Why has Rasta found a faithful Maori following? Good question. Rasta has its roots in Ethiopia from whence Haile Selassie, the last emperor, hails. Orthodox Rastafarians claim Selassie as God Almighty.
It is a religion of rejection: of Orthodox Christianity, of colonialism as a weapon of oppression, of meat and alcohol. What Rasta does embrace are dreadlocks and dope. Its scripture is reggae music.
Our own favourite Rasta is Nandor Tanczos, who made it to Parliament in his dreadlocks and hemp suit. He has talked about smoking dope as a tool for meditation. Jah is almost coyly quiet on the position.
This is because, according to the doco's makers, for the four Maori interviewed Rasta is "so much more than good beats and high times".
Che Fu likes the freedom of the religion: "You are the Rasta man.
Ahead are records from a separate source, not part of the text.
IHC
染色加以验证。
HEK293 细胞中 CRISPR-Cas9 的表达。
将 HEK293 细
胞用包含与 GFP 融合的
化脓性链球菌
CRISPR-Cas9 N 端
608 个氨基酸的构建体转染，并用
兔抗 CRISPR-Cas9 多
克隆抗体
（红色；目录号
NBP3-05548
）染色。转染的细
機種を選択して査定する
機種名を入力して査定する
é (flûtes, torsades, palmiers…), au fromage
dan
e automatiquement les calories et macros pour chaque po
You are the Rasta woman." No one dictates what being Rasta means.
His mother, Miriama Rauhihi-Ness, was an early convert, a member of the 12 Tribes of Israel who set up house in Ponsonby in the early 80s and held notoriously great parties.
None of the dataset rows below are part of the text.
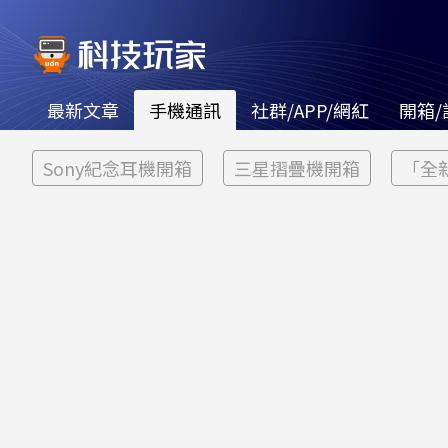
最新文章
手機通訊
社群/APP/網紅
開箱/
Sony紀念耳機開箱
三星摺疊機開箱
「全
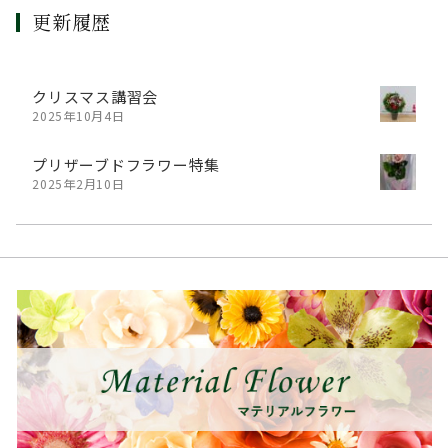
更新履歴
クリスマス講習会
2025年10月4日
プリザーブドフラワー特集
2025年2月10日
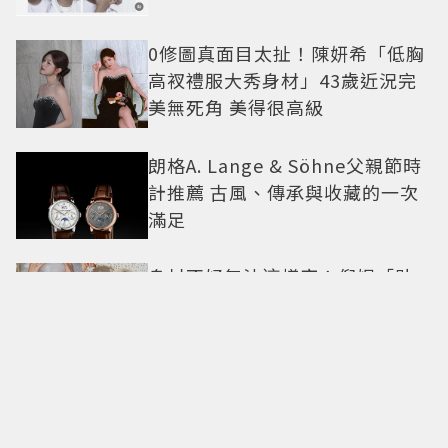
0修圖真面目太扯！陳妍希「低胸
高衩禮服大秀身材」43歲近況完
美無死角 美得很高級
朗格A. Lange & Söhne父親節時
計推薦 古風、傳承與收藏的一次
滿足
身材不好無法這樣穿！倪妮「貼
身洋裝曲線一覽無遺」38歲尺度
全開 帥氣又火辣散發獨特魅力
美神降臨華山！TWICE MINA首度
單飛訪台「自曝最想做這事」360
度0死角美貌保養祕訣一次公開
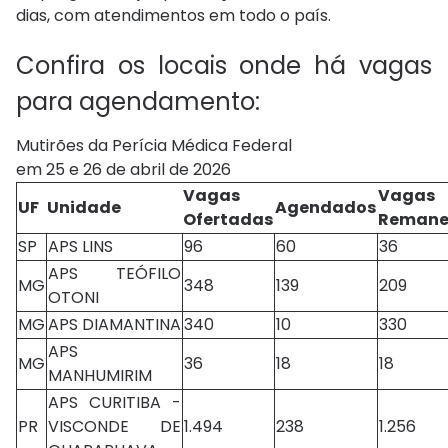
dias, com atendimentos em todo o país.
Confira os locais onde há vagas
para agendamento:
Mutirões da Perícia Médica Federal
em 25 e 26 de abril de 2026
Vagas
Vagas
UF
Unidade
Agendados
Ofertadas
Remane
SP
APS LINS
96
60
36
APS TEÓFILO
MG
348
139
209
OTONI
MG
APS DIAMANTINA
340
10
330
APS
MG
36
18
18
MANHUMIRIM
APS CURITIBA -
PR
VISCONDE DE
1.494
238
1.256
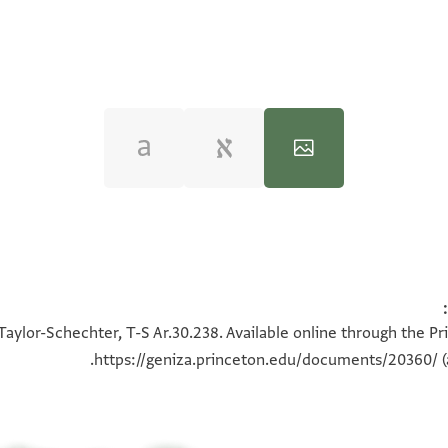
100%
100%
Taylor-Schechter, T-S Ar.30.238. Available online through the Pr
https://geniza.princeton.edu/documents/20360/
(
There is footage of Bob Marley in concert in 1979. The documentary tells us: "When Marley came to New Zealand, Maori treated him like a prophet."
He sang "Stand up for your rights" to a Maori population setting out on the long land march of Treaty settlement claims.
Che Fu on why Maori have embraced Rasta: "It was poor people's religion. It looks like us."
Rauhihi-Ness: "People thought it was just smoking herb all day and just wearing generic dreadlocks. It wasn't like that at all".
Julie Ryland (aka reggae musician Jules Issa) says its about "one [Bible] chapter a day," and that Rasta for Maori has not been embraced as trendy but as a true mix of "Rasta and Maori culture".
It is, she says, "no longer this bunch of horis running around". And former rebel Issa is "no longer a freedom fighter. I was free".
The attraction appears in part to have been the adaptability. Nobody's going to excommunicate you if you break the dietary restrictions. Che Fu says he tries not to eat pork or shellfish. But if he goes to a house where they are on the table ... well, it would be rude not to.
And those dreadlocks? Rauhihi-Ness says she gets asked: "How do you wash them?" With Joico.
If Jah never quite gets to grips with the contradictions inherent in the cultural embrace that is Rasta and Maori, well, its subject is religion, a slippery and personal topic.
As Rauhihi-Ness says, it's all about interpretation. She went looking to reconcile the connection and discovered "many similarities been Rasta religion and early Maori religion".